With DNS setup in this way, your hosts (blah.home) are answered first from the local DNS cache while external hosts (www.apple.com) are answered from your ISP (or OpenDNS, Google, etc) DNS servers.
f) Click the Apply button when done.
I typically assign a static address to devices that I want to always be at a certain address (like a printer, NAS drive, etc). I typically setup appliances like streaming players and TV’s with static addresses too since they really don’t need to change.
I still wanted to resolve the problem where these non-DCHP devices (devices with static IP assignments) could be resolved on the network WITHOUT having to modify configuration from the command line. Remember, simple, low maintenance.
To resolve this I changed all devices with static IP’s to DHCP. Bonus that makes device setup simpler too. I then setup DHCP reservations for them within the DHCP pool in a particular range (99 or less). This way I can easily identify “appliances” from computing devices.
a) Set the “Enable Manual Assignment” to Yes.
b) Use the dropdown to select a device, which will have the MAC address or device name (if it was given by the requesting client or defined manually on the ASUSWRT Client list).
c) Set the address (it will default to whatever it was assigned by the server).

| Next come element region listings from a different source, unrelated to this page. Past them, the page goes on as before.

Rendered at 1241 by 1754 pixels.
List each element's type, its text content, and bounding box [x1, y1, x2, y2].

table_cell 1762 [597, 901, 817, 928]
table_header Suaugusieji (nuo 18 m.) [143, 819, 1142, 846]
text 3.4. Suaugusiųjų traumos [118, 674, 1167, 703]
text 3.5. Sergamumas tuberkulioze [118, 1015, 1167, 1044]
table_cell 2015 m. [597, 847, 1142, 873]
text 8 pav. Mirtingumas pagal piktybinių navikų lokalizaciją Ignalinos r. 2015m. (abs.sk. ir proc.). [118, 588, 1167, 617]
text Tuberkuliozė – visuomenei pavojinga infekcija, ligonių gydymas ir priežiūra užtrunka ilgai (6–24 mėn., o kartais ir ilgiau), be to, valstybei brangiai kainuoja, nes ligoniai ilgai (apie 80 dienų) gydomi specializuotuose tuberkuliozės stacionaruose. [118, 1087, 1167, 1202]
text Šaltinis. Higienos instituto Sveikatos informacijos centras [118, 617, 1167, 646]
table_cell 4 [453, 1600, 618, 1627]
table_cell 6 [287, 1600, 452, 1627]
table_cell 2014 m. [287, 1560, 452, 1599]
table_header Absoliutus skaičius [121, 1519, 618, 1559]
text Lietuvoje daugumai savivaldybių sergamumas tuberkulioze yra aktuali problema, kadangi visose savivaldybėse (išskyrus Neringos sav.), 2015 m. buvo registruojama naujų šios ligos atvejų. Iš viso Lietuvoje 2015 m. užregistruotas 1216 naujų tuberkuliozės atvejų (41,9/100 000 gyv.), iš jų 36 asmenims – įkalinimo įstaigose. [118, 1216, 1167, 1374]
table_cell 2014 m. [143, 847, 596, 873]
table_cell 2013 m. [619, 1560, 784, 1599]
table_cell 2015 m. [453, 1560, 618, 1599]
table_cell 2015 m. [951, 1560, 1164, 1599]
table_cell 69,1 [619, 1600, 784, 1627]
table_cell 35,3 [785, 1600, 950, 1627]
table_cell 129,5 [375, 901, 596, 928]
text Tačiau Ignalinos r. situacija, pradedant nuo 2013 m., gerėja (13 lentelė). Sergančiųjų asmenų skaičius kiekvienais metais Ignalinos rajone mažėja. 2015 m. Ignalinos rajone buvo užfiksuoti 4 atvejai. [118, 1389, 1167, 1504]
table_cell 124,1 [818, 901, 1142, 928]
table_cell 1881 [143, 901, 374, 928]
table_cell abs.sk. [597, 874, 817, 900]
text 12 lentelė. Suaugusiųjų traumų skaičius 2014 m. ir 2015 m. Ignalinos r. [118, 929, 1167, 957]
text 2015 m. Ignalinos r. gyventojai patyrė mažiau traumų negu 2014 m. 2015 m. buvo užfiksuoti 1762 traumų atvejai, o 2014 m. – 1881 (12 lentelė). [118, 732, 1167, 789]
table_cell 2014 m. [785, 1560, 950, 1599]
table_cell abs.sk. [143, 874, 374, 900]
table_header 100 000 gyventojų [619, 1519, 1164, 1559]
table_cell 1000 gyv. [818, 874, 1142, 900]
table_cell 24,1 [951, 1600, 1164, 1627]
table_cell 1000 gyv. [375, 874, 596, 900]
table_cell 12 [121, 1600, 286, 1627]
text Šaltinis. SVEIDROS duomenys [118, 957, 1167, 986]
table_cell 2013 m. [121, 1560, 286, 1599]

If you want to change it, change it.
d) Click the + button.
e) Click the Apply button.
Traffic Control
With DD-WRT I had devices setup in ranges with guest range relegated to low bandwidth and peer to peer services blocked. I want the same thing with ASUSWRT. I also had my devices defined with particular classes of service.
The ASUSWRT firmware has defaults based on traffic type, mainly surrounding file transfer.
Once enabled you can delete the default ones, and add custom ones.
I added the peer to peer services using the service name drop down and selecting the common ones. To add, select it, set the priority, and click the + sign icon.
I then added my devices, this time using the Source IP or Mac dropdown. The name will show up if it was offered by the requesting client or was manually defined on the ASUS Client list. This makes it a cinch to add, unlike DD-WRT where you add each device by MAC address only.
Once defined, click the Apply button.
So what about the lower priority guest traffic? With ASUSWRT, any traffic not matching a rule gets routed to the “Low” setting. I have my low and lowest settings set to use very little bandwidth.
I now have ASUSWRT doing everything DD-WRT was doing, and without command line management.
Oh, and now is a good time to backup the configuration using the Administration/Save feature.